Throughout our lives, we all have difference communities we participate in: they are connected to our identity. I remember one time in seminary, one of my classmates (one community) asked me the very reasonable question, "Where are you from?" (what is your community of origin) I replied, "I am from a small town no one knows of but everyone passes on the highway west of Albany."
I will never forget this woman's response. "Honey," she said, "You come from a small town that has survived 200 years of existence in this great nation. Your town has history and dignity and pride. Be Proud of the small town you come from. Say It's Name First, then give the location if you get a blank look."

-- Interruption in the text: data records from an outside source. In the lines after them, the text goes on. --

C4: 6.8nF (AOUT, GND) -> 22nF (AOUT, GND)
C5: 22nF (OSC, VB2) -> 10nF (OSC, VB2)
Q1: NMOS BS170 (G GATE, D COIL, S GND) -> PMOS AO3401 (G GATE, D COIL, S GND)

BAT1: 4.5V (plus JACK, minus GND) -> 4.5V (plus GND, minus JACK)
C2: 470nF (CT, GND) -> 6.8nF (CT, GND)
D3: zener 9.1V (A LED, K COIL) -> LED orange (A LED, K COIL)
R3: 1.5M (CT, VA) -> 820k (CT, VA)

A strong community is part of our identity, and claiming that identity brings awareness and connection and strength to the ties that bind the community together. These communities are the towns we grow up in, the churches or other houses of faith we attend, the neighbors whose driveways we help plow in the winter, lawns we mow in the summer. Our communities are the music festivals, the poker nights, the knitting circles, the book clubs, and other hobbies. Our communities are the sports teams of kids, grand-kids, nieces and nephews, or adult leagues we might participate in. I remember getting a charge of excitement whenever I read about other bagpipers in the newspaper when I was growing up. These are the ties that bind, these are the connections that keep us whole.

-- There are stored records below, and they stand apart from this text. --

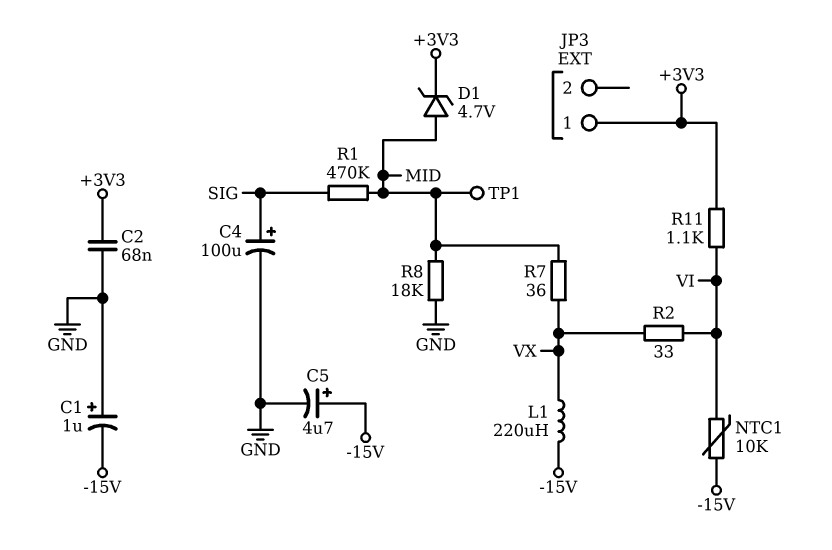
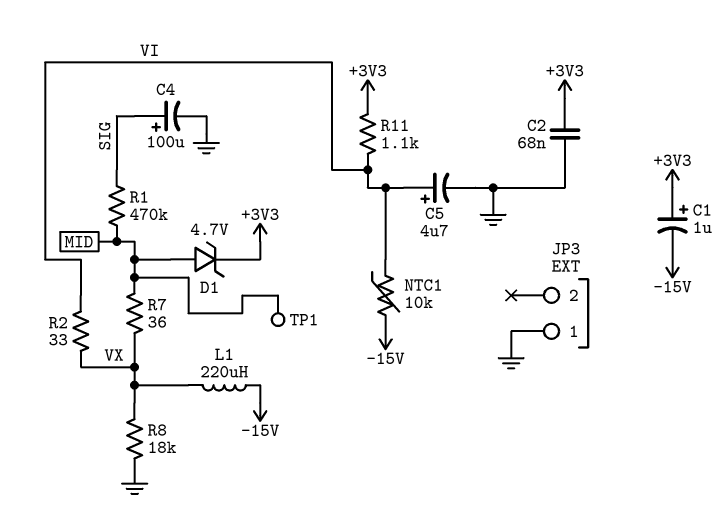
C1: 1uF (plus GND, minus -15V) -> 1uF (plus +3V3, minus -15V)
C5: 4.7uF (plus -15V, minus GND) -> 4.7uF (plus VI, minus GND)
JP3 pin 1: +3V3 -> GND
R8: 18k (GND, MID) -> 18k (GND, VX)

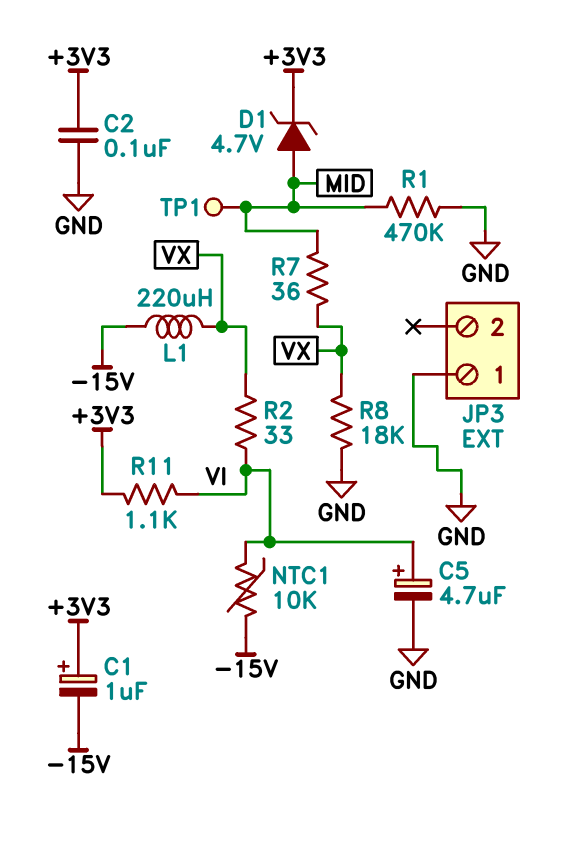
C2: 68nF (+3V3, GND) -> 100nF (+3V3, GND)
C4: 100uF (plus SIG, minus GND) -> none
R1: 470k (MID, SIG) -> 470k (GND, MID)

Sometimes, though, the strength of the identity of the community becomes it's weakness as the call to confirm to a demanding social order creates a concern about inclusiveness and a system of exclusivity and isolation. This exclusivity was the issue the disciples raised to Jesus' attention in Sunday's gospel, but Jesus' answer keeps the door open.
A strong community is a net - the members are all connected one to another, and it can catch all who come through the door.